Networking. It often evokes images of stuffy suits, back-slapping, and schmoozing. But it doesn’t have to be that way. We believe that networking can be a force for good.
In a world where nearly everyone is connected, networking is more necessary than ever. Building relationships and developing connections can open you up to opportunities you may never have otherwise had.
What is Networking?
Networking is the process of building relationships with other people who can help you achieve your professional goals. These relationships can provide valuable opportunities, resources, and advice.
Some people see networking as a cold, transactional process of exchanging favors and contacts. But it doesn’t have to be that way! When done correctly, networking can be a fun and rewarding way to meet new people, learn new things, and get ahead in your career.
Before you get started, remember:
Networking can be a great way to further your career, make new friends, and learn new things. But if you’re not used to networking, it can feel a bit daunting.
Here are a few tips:
Start small. Don’t try to go to every networking event in your city all at once. Start with one or two events that seem interesting to you while keeping your goals in mind.
Talk to people you know.
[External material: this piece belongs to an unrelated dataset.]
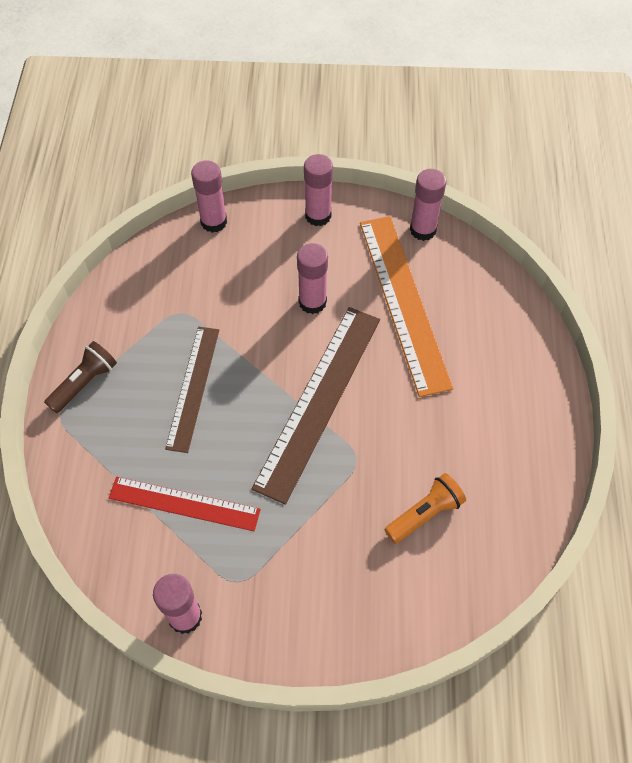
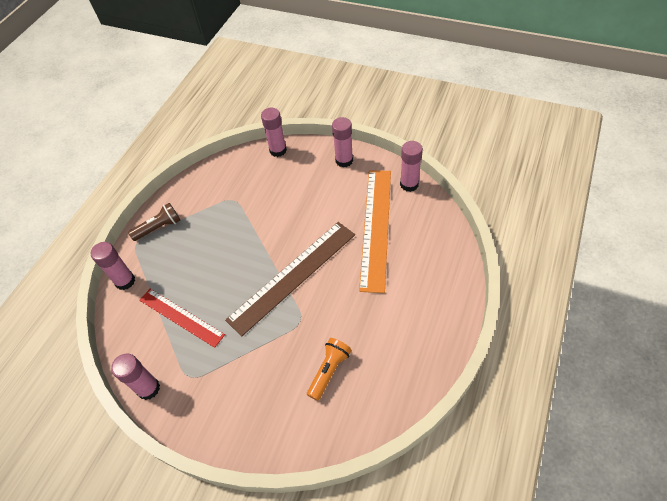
camera: 25 degrees right, 5 degrees down
brown ruler [165,327,219,453] -> none
pink glue stick [297,243,328,314] -> pink glue stick moved to [91,242,135,290]
orange flashlight [384,473,466,544] -> orange flashlight turned 45 degrees counterclockwise [307,338,352,401]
Networking doesn’t have to be all about meeting new people. You can also network with people you already know, such as colleagues, friends, and family members.
Be yourself. Don’t try to be someone you’re not. People will be more interested in talking to you if you’re genuine and authentic.
Listen more than you talk. When you’re networking, it’s important to remember that it’s not all about you. Be interested in the other person and what they have to say.
Avoid schmoozing and focus on building genuine relationships. Schmoozing is when you talk to someone just for the sake of talking, without any real purpose or intention. It’s the worst part of networking and gives networking a bad reputation. Instead, focus on building genuine relationships. Get to know people for who they are, and don’t try to use them for your own gain.
Follow up. After you’ve met someone, be sure to follow up with them. Send an email or connect on social media.
Stay in touch. Once you’ve made a connection, don’t forget to stay in touch. Networking is all about building relationships, so make an effort to keep in touch with the people you’ve met.
Not onto the real reason you’re here:
20 Ways to Start Networking
Get involved in professional organizations in your field.
Attend industry events and conferences.
Meet with a career coach or counselor to discuss your goals.
Create a LinkedIn profile and start connecting with others in your field.
Join an online professional network such as Xing or Ecademy.
Start a blog or write articles about your industry.
Speak at industry events or conferences.
Teach a class or workshop related to your field.
Serve on a board or committee for a professional organization.
Mentor someone starting out in your field.
Get involved in community service projects related to your field.
Intern or volunteer with an organization in your field.
Participate in job shadowing or informational interviews.
Take on a leadership role in a professional organization.
Give presentations at industry events or conferences.
Write articles or whitepapers about your industry.
Serve as an expert panelist or organization in your field.
Develop a professional network of contacts in your field.
Join an online community or forum related to your field.
Use social media to connect with others in your field.